The fourth step is to define internal protocols for appropriately recording COGP and create a process that records costs allocated to separate lots and assigned between various departments. Ideally, it would be best if you created departments that correspond to the natural flow of the beverage manufacturing process.
Distillery ERP software captures the cost of running and operating your facility across the beverage manufacturing process. These costs are then assigned to the stages as mentioned in the schematic above.
Incorrect input costs can impact the final product cost calculation and generate an erroneous profit margin. Therefore, one of the most significant parts of accurately defined internal reporting protocols is setting up a system that provides data regarding inventory flow and quantities. A free flow of information between the accounting department and the manufacturing staff is essential for accurate COGS calculations and establishing exact inventory values.
Distillery ERP software allows the staff to take care of the following measures to promote the accuracy of the inventory values:
Different beverages require varying periods to manufacture, ranging from many months to a few years. Therefore distilleries need to maintain other costing protocols to take into account all these factors.
Distillery ERP software takes input from the manufacturing team, production staff, and all other departments in the company that helps ensure that the costs reflect the level of effort and input necessary for manufacturing different types of beverages. The inventory accounting personnel also plays a crucial role by routinely observing the beverage manufacturing process and noting the changes in the process that influence data collection or accounting costing approach.
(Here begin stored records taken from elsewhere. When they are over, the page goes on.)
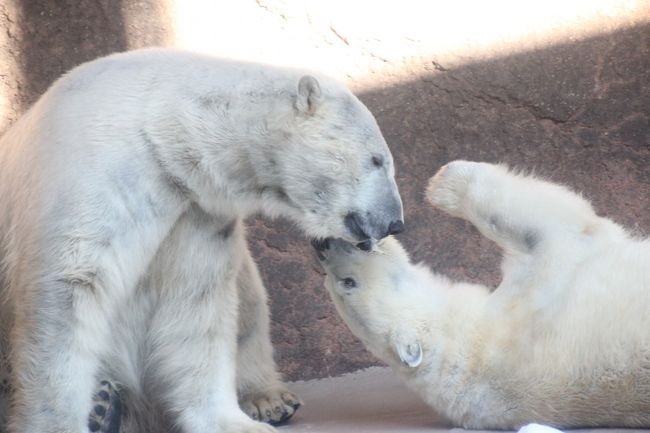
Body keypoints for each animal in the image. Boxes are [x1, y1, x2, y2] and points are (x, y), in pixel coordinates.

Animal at [0, 49, 404, 432]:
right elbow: (68, 293)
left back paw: (270, 400)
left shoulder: (196, 211)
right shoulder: (95, 177)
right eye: (377, 160)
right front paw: (60, 423)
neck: (161, 134)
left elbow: (195, 302)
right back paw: (102, 406)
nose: (395, 221)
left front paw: (235, 424)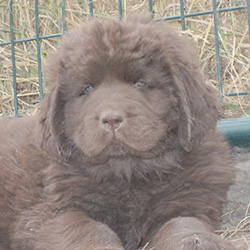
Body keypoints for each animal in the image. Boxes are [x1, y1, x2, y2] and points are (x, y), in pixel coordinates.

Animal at [0, 16, 236, 249]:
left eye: (140, 83)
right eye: (87, 89)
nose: (111, 118)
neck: (128, 172)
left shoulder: (191, 200)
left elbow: (183, 224)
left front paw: (195, 243)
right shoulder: (53, 213)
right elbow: (90, 231)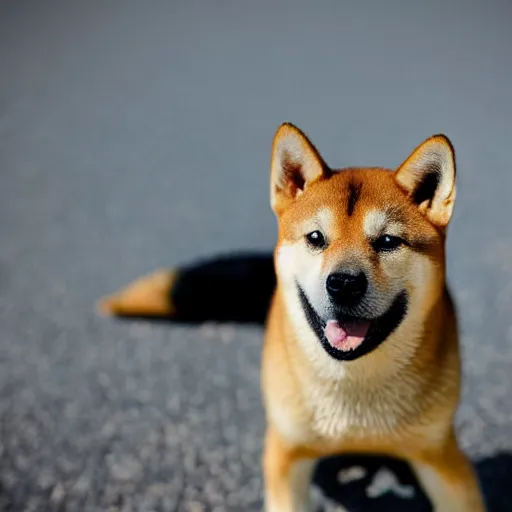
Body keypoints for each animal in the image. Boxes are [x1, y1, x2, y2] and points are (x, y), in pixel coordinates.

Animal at [99, 125, 484, 512]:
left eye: (388, 241)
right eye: (316, 238)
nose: (344, 284)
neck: (353, 389)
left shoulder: (442, 458)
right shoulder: (286, 453)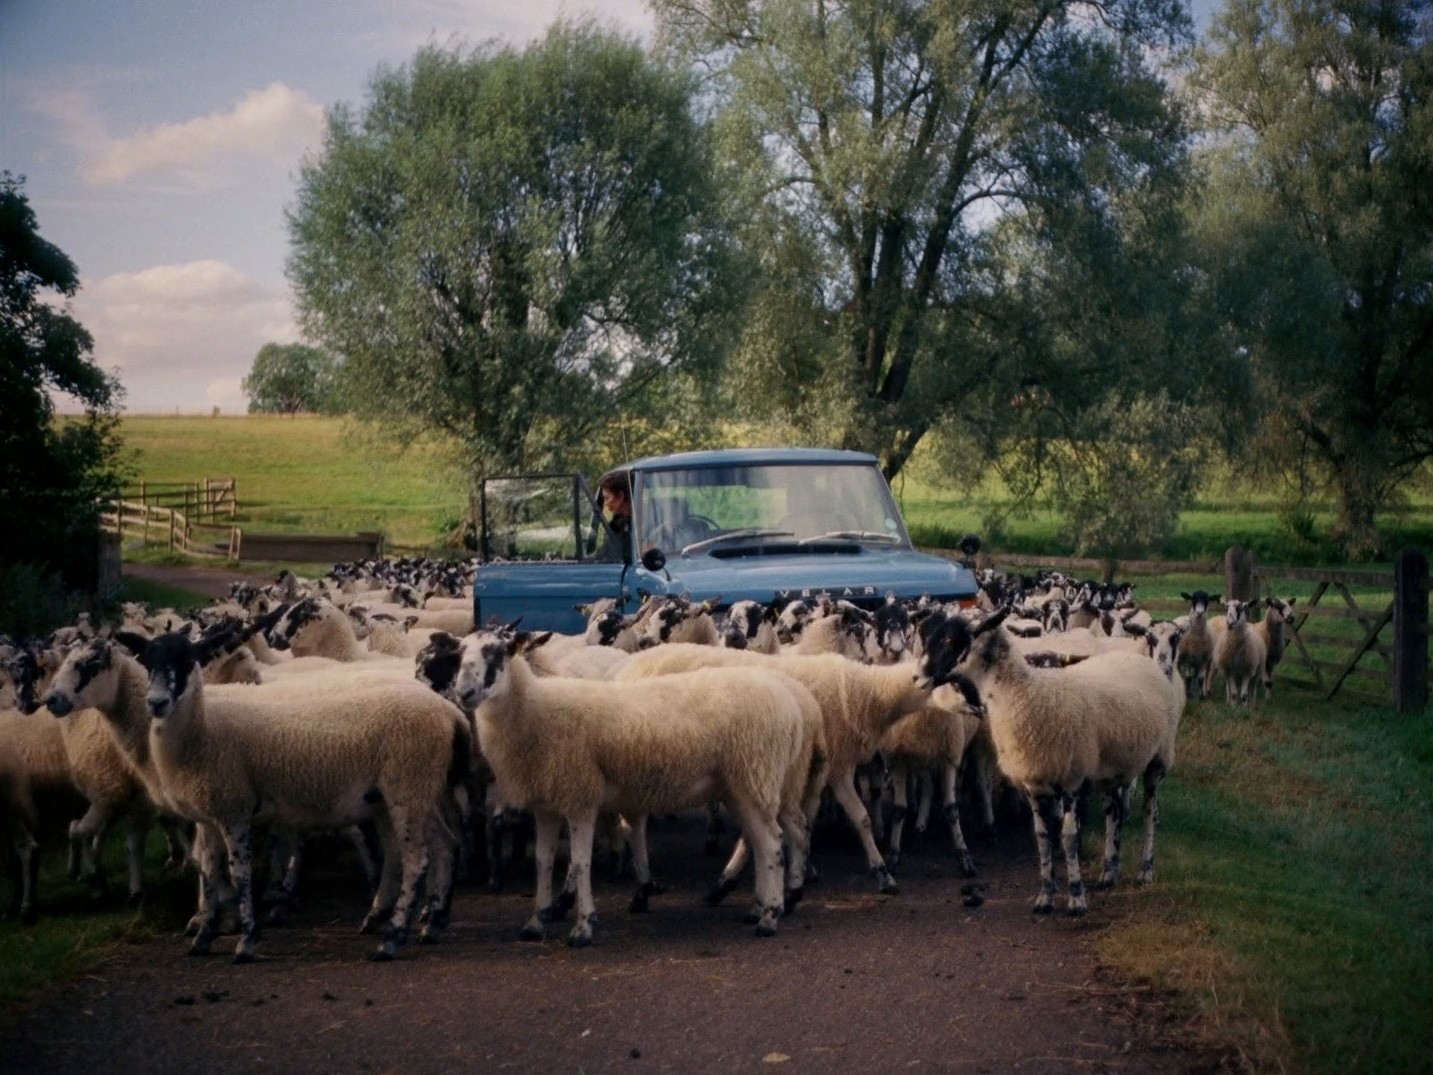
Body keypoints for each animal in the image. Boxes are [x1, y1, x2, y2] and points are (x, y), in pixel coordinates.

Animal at [42, 634, 471, 962]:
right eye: (148, 661)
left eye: (89, 664)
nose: (51, 701)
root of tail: (448, 711)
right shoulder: (209, 809)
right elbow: (208, 862)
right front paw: (213, 923)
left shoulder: (232, 806)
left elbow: (227, 866)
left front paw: (236, 926)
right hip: (413, 792)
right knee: (442, 845)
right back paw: (427, 921)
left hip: (406, 788)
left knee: (417, 858)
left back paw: (393, 937)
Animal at [450, 628, 825, 945]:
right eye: (460, 654)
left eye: (496, 653)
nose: (463, 693)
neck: (535, 710)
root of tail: (793, 702)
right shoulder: (547, 804)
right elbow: (543, 861)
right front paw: (536, 922)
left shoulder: (580, 797)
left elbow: (580, 863)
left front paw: (583, 926)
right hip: (755, 784)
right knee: (780, 836)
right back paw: (771, 902)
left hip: (754, 776)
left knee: (772, 844)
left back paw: (770, 916)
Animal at [916, 606, 1184, 915]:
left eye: (950, 640)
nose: (916, 677)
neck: (1027, 695)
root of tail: (1143, 660)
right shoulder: (1034, 783)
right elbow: (1042, 837)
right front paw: (1045, 896)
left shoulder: (1071, 780)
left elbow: (1069, 837)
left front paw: (1076, 898)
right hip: (1113, 767)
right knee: (1114, 812)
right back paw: (1109, 872)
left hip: (1159, 758)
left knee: (1149, 812)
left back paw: (1145, 871)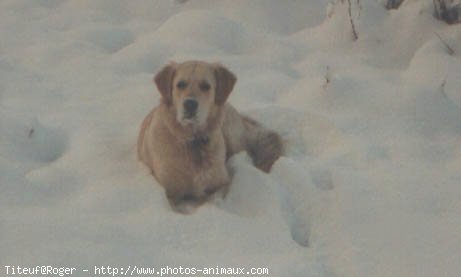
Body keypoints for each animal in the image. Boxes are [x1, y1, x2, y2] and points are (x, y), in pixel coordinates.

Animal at [137, 60, 282, 211]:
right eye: (180, 84)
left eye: (206, 86)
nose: (190, 104)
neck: (193, 141)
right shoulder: (168, 192)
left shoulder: (221, 183)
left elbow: (213, 199)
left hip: (233, 137)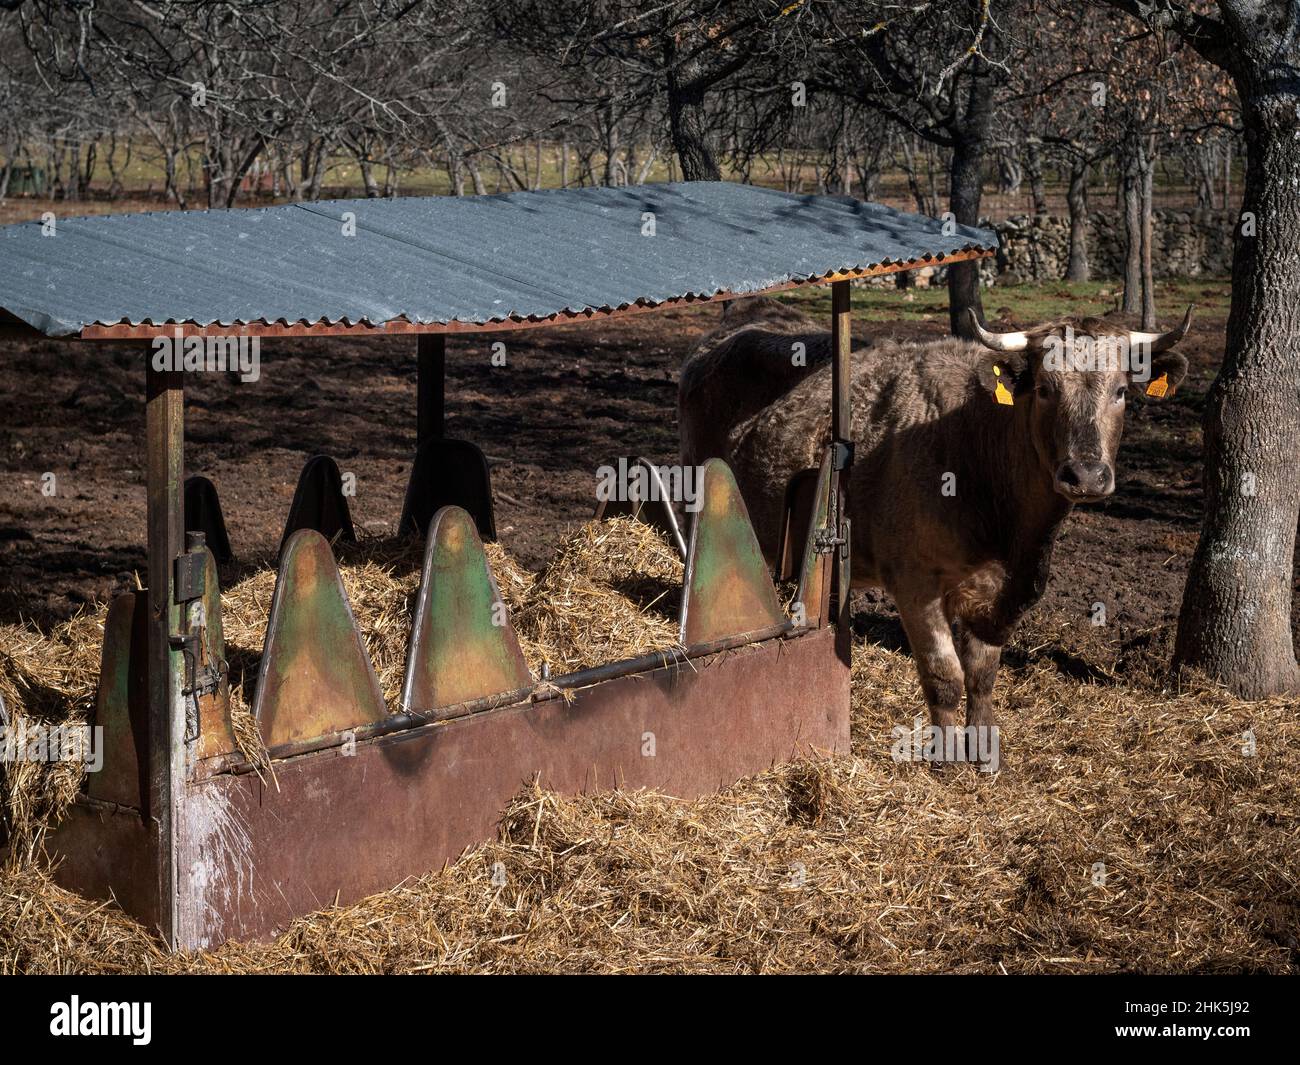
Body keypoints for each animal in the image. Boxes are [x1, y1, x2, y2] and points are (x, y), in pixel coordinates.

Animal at [681, 300, 1190, 764]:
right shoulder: (915, 581)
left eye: (1121, 391)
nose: (1085, 475)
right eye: (1045, 389)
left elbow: (982, 673)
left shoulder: (1006, 591)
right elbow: (944, 674)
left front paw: (983, 749)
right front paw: (945, 758)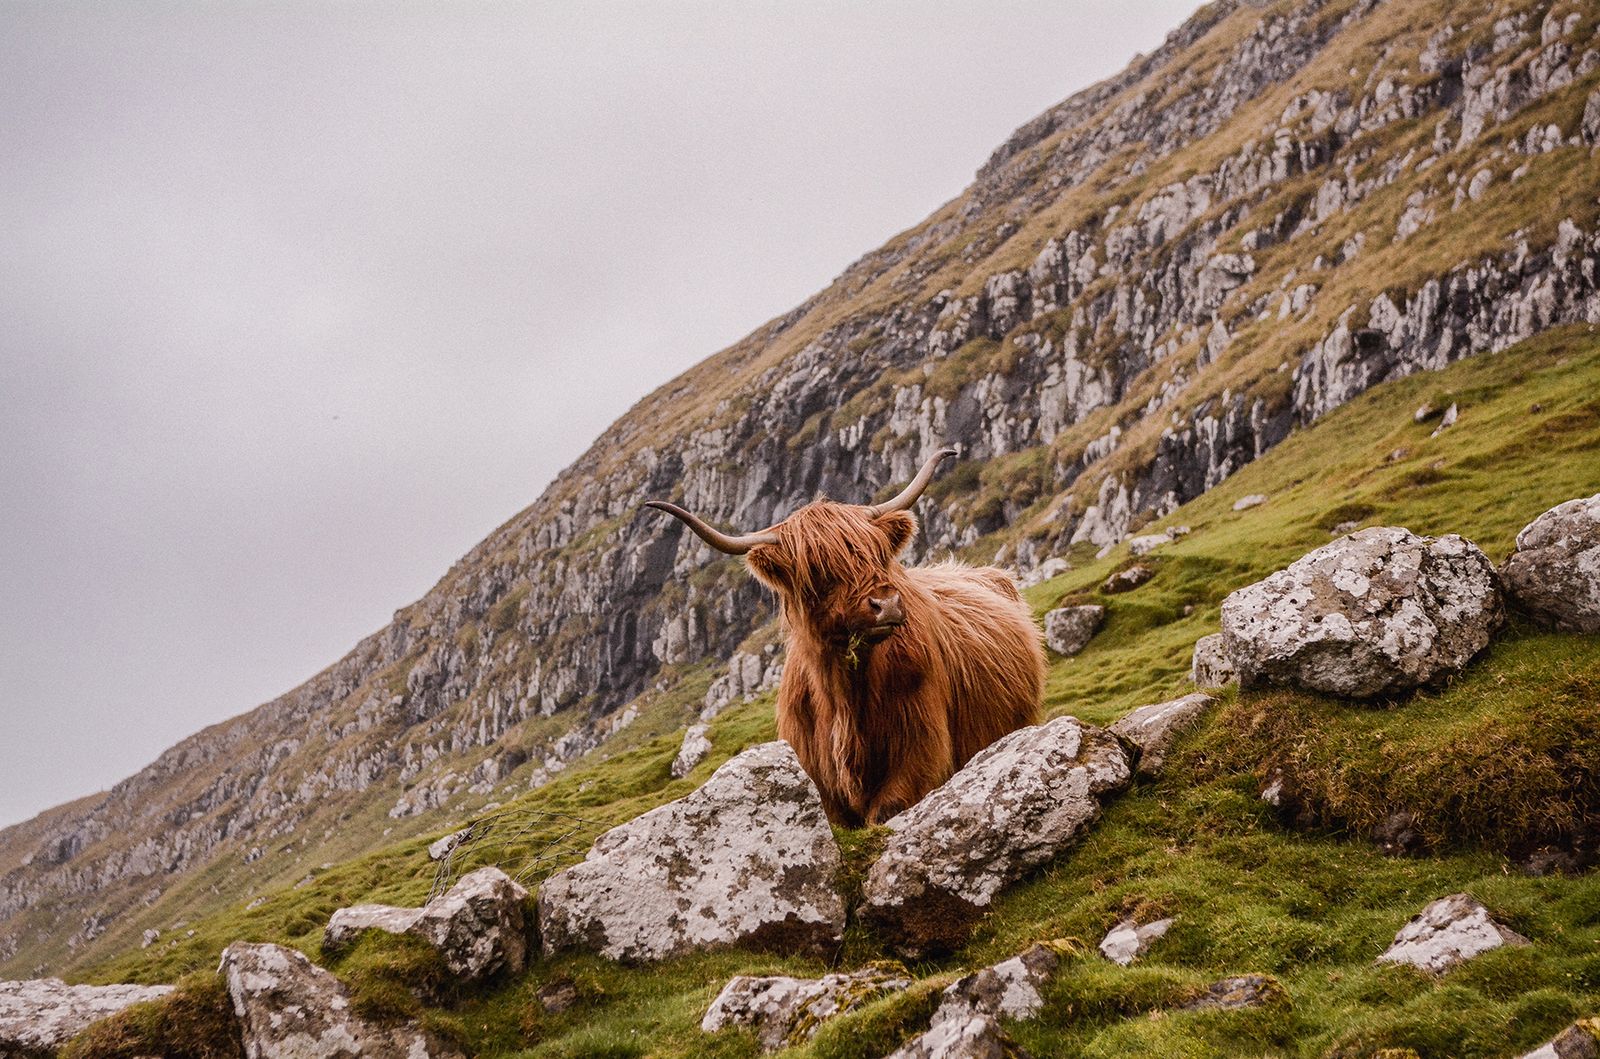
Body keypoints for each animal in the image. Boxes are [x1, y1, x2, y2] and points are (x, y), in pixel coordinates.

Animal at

You can start by creating a spreadsheet that considers every component in the production cycle, including labor, raw materials, services, overheads.
To properly apply costs, distillery companies must maintain a complete record of inventory quantities across each production stage along with the cost of product information. So, an efficient inventory count system — including manual counting and an automated inventory tracking system — is indispensable for distilleries.
A physical count is done every month or quarter and the results are displayed at the end of every reporting period. Sometimes, owing to contractual or regulatory requirements, the inventory counts are done more than once in an accounting period. Nevertheless, each distillery business must conduct an inventory count at least once at the end of each fiscal year. A distillery ERP software allows companies to automatically perform inventory counts quickly and efficiently.
A POS system is ideal for distillery companies with a robust online presence, including eCommerce, tasting rooms, and wine clubs. Today, with advancements in distillery ERP software, even small distilleries can use ERP software for accepting credit card payments. However, the most crucial benefit of using distillery ERP software is that it allows beverage manufacturing companies to leverage a POS terminal to minimize the transaction complexities associated with accounting.
POS terminals provide the following three benefits:
POS terminals also eliminate the risk of internal theft in retail operations. For example, they can verify the amount of cash deposited in the company’s bank account by counting the money collected in the tasting room. Moreover, it also calculates the depleted inventory and the potential losses recorded in the room.